At the time of his solo Leicester Galleries exhibition in 1914, La Thangue had produced an impressive body of Impressionist landscapes that Walter Sickert compared favourably with the work of Monet and Cezanne.1 These complemented the figure-pieces he submitted to the Royal Academy, one of which, Violets for Perfume, became his Diploma work in that year. It was only after the Great War that he began to enter and explore the hill and coastal settlements, painting a sequence of street scenes which often feature fountains and watering troughs in and around Bormes, Grasse and St Jeannet, and the fishing port of St Tropez. The local peasantry, renowned for its tolerance of artists, had, according to Ford Madox Ford, inherited a tradition that 'occupation with one art or other is a proper thing for sound men' and would maintain its distance.2
A Provençal Forge is among the first statements of this new theme and it is in some senses, the definitive example. The painter looks out from the foreground shade across a street, deserted but for the flock of hens, pecking their way out into the sunlight. Only a blacksmith observes the painter from the doorway of his forge on the far side of the square. On the right, parched trees shade his shop, while to the left is the basin of a public fountain. One of the focal points of these villages, fountains regularly reappear in his work - in Fountain in a Provençal Village, (circa 1920, unlocated) for instance - a canvas probably painted at the same time as the present picture, and possibly in the same location.
In the later 1920s La Thangue would seek out situations of this kind - exhibiting A Provencal Fountain, in 1922 (Manchester City Art Galleries) and producing the treeless A Village Fountain, c. 1925 (Te Puna O Waiwhetu, Christchurch Art Gallery, New Zealand) shortly thereafter.

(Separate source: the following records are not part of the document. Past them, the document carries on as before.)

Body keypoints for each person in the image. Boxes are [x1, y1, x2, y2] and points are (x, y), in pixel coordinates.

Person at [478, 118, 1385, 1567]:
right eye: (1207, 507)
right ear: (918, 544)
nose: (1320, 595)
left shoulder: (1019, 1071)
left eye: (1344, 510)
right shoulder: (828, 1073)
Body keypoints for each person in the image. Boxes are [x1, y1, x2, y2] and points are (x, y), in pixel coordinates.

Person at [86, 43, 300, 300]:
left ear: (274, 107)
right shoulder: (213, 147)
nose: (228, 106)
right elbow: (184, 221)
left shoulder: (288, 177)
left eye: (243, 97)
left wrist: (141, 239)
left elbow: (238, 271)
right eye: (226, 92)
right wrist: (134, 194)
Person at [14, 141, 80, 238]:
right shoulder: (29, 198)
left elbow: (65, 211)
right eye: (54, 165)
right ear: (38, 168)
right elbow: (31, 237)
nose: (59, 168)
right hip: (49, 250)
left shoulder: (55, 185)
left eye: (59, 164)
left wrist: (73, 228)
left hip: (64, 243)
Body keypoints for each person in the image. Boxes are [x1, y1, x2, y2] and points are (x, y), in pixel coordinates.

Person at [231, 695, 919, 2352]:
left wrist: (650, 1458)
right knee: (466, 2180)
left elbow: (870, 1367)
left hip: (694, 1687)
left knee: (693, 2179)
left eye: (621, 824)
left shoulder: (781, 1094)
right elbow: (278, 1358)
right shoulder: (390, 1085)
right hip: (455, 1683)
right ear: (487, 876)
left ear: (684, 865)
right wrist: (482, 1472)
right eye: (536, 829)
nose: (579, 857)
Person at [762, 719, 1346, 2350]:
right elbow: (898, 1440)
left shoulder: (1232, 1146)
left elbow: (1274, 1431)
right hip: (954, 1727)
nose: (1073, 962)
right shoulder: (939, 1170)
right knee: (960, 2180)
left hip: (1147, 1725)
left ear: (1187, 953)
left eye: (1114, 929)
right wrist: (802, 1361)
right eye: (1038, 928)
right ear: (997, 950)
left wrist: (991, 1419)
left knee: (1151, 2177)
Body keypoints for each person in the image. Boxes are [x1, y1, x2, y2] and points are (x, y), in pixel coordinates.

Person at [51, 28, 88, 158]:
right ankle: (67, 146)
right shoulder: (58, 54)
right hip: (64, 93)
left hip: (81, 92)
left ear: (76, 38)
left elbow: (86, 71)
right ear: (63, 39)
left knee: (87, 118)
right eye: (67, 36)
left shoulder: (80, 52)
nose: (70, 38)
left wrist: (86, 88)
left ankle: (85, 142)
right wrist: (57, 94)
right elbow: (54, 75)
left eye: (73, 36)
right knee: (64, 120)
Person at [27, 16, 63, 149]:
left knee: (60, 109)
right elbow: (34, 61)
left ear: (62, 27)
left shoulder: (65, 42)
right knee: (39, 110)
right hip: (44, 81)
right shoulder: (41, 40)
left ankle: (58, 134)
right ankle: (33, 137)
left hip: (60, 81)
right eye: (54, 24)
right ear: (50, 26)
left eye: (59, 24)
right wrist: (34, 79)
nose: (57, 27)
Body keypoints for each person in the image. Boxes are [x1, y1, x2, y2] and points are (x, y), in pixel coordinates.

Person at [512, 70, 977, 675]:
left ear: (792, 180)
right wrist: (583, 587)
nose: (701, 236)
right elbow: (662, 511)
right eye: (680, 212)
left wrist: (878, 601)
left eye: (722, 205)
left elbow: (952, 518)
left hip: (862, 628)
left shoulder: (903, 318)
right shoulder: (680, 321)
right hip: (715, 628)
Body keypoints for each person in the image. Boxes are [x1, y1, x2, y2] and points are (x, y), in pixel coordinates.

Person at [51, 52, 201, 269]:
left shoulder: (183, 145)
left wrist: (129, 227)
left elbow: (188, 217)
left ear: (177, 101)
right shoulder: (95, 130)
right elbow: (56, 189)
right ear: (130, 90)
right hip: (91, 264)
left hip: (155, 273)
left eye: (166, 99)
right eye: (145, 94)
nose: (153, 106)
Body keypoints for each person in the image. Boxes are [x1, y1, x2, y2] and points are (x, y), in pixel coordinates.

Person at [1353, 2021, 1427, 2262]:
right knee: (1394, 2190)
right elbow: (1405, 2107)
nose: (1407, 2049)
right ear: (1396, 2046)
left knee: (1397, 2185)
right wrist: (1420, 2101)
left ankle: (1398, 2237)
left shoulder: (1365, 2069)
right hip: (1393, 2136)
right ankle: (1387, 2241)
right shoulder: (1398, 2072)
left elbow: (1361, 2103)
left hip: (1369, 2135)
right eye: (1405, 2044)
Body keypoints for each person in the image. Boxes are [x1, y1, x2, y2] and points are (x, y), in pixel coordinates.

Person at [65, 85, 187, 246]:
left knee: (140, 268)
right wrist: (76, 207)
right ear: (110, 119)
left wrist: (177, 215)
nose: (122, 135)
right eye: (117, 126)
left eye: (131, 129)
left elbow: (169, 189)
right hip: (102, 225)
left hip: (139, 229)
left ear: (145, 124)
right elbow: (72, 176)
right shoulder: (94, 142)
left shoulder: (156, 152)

In all, the human presence does not intrude; the streets are deserted save for a woman filling her jar. In a secular age, the village fountain was equivalent to a wayside shrine. Other treatments of the theme followed, but few are so satisfying as A Provençal Forge. Few painters could take this humble setting in strong afternoon sunshine, and by scattering it with errant hens, transform it into an epiphany.